The Asian unit of troubled US insurer AIG looked set to record the world’s second-largest initial public offering this year, in a monster share sale that could still top $20 billion.

AIA said that it had raised $17.8 billion after pricing its shares at 19.68 Hong Kong dollars ($2.53) ahead of the insurer’s debut on the Hong Kong stock exchange next week.

Frenzied investor demand has already made the IPO Hong Kong’s largest ever share sale while the total amount raised could rise if other options are exercised.

Agricultural Bank of China in July raised a total of $22.1 billion from its IPO, exceeding the previous world record set by the Industrial and Commercial Bank of China, which raised $21.9 billion in 2006.

However, Agbank’s IPO was split with it raising $12 billion in Hong Kong and the rest in Shanghai.

Shares in AIA’s highly-anticipated offering were priced at almost 16 times forecast earnings this year, Dow Jones Newswires cited an unnamed source as saying.

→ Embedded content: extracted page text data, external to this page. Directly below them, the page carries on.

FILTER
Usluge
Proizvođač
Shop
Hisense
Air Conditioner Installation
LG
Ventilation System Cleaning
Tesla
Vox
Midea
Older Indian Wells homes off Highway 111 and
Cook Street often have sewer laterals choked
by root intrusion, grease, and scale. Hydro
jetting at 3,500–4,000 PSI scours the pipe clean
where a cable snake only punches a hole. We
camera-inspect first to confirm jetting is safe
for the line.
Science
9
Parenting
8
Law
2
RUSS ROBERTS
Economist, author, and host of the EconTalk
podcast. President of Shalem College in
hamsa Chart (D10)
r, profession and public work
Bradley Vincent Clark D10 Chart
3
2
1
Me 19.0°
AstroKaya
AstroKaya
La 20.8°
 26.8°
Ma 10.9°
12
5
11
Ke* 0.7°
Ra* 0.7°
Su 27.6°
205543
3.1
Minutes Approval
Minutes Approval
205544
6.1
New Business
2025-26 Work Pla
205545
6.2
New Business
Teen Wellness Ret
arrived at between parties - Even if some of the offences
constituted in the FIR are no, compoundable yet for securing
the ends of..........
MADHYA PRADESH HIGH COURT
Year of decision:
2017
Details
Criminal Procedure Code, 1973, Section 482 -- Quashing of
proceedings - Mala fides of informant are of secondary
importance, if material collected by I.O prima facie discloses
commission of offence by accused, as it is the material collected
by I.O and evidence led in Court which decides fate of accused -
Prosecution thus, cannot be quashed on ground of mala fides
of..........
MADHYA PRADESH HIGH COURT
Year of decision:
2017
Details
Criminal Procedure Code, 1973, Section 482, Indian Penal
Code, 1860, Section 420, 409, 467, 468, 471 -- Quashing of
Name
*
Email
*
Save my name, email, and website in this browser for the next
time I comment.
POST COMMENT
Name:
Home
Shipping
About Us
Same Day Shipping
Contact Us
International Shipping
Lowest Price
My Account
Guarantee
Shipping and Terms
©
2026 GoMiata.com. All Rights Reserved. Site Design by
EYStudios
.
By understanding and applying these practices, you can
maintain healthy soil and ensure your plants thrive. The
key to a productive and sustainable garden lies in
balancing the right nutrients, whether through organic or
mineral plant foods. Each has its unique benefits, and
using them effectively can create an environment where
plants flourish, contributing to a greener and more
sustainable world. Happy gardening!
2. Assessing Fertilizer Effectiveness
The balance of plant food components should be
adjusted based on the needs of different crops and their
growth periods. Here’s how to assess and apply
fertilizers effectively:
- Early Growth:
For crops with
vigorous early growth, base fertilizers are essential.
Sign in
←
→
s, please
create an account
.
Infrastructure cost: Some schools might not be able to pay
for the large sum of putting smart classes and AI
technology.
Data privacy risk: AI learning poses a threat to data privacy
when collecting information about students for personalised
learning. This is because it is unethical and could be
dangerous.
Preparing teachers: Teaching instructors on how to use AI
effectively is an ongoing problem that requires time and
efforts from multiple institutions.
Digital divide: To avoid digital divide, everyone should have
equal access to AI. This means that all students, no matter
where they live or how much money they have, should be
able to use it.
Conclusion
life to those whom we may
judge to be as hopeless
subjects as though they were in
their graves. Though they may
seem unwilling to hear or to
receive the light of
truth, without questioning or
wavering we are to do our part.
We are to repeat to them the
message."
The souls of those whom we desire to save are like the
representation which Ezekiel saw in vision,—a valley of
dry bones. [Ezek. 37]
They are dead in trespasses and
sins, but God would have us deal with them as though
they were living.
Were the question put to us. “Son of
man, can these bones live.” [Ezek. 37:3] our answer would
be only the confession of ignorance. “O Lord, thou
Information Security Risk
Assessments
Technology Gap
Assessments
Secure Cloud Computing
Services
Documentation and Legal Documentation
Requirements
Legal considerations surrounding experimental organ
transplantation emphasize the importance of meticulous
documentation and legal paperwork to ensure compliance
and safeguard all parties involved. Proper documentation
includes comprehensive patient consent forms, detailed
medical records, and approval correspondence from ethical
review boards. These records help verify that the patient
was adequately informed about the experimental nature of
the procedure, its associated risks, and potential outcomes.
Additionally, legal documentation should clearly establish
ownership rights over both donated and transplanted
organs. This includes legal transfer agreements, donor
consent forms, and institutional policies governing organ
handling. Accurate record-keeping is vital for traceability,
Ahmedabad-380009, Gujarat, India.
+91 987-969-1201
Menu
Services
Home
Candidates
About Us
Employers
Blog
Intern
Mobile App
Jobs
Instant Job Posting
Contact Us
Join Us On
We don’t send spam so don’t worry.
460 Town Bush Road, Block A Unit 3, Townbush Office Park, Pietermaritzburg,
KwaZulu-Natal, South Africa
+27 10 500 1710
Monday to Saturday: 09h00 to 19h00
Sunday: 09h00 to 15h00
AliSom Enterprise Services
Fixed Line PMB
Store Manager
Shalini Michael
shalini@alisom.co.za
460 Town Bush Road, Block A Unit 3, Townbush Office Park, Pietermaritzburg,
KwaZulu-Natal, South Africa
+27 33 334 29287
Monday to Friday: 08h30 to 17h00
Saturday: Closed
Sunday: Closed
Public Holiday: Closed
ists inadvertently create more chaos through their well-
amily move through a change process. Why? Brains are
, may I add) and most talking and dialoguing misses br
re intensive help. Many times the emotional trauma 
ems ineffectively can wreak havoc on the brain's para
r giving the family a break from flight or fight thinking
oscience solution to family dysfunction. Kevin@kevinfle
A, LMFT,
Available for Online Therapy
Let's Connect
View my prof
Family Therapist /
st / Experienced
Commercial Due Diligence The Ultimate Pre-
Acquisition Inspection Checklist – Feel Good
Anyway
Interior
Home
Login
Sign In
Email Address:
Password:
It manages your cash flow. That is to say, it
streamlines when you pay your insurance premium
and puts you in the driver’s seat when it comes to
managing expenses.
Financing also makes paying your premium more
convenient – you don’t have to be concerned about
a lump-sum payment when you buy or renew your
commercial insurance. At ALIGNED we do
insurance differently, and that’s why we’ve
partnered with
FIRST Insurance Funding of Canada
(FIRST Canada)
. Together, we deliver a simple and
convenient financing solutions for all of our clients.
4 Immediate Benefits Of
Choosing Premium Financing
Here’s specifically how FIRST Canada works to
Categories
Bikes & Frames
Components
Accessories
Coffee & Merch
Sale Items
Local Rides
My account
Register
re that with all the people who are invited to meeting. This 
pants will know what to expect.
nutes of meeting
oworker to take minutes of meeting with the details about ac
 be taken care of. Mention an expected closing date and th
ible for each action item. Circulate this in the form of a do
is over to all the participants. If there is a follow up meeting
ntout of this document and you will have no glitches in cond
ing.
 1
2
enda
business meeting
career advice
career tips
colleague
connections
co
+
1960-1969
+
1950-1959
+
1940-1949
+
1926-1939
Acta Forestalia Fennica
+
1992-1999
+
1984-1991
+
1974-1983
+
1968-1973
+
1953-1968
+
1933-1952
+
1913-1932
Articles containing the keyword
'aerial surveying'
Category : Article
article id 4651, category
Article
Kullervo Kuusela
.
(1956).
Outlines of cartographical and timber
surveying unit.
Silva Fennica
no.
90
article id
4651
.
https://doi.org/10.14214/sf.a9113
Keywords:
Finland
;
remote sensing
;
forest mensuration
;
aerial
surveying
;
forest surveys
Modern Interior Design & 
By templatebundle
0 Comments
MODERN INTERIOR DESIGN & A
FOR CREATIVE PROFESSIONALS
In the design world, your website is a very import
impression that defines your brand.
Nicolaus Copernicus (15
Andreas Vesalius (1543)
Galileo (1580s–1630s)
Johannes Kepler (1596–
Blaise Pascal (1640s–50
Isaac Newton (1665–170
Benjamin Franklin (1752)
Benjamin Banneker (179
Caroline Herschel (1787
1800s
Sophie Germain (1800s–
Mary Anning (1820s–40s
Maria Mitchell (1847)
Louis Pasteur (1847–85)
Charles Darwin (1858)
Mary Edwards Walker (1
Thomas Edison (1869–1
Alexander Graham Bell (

“The IPO is a critical turning point for AIA and we are delighted that it has been so positively received by investors around the world,” Mark Tucker, AIA’s chief executive, said in a statement.

AIA said it would initially offer 5.86 billion shares at between 18.38 and 19.68 Hong Kong dollars, adding that it could issue additional shares if it exercised a so-called greenshoe option.

That may bring the total raised to around $20.5 billion and leave AIG with a stake of just 32.9 per cent in the firm.

AIG, which is on the hook to repay US taxpayers after a government bailout in 2008, won approval last month for the sale.

The US insurer was forced to look at publicly floating AIA in Hong Kong after the collapse in June of a proposed $35.5 billion sale to the British insurer Prudential.

AIA’s reach across 15 Asian countries and its healthy balance sheet explained the strong investor demand, said Francis Lun, general manager of Hong Kong’s Fulbright Securities.

The firm booked a net profit of $1.75 billion in 2009.

“The listing should do well because of the strong investor demand (for AIA shares),” Mr Lun said, adding that “AIA is a good company and insurance is always a very strong cash flow business”.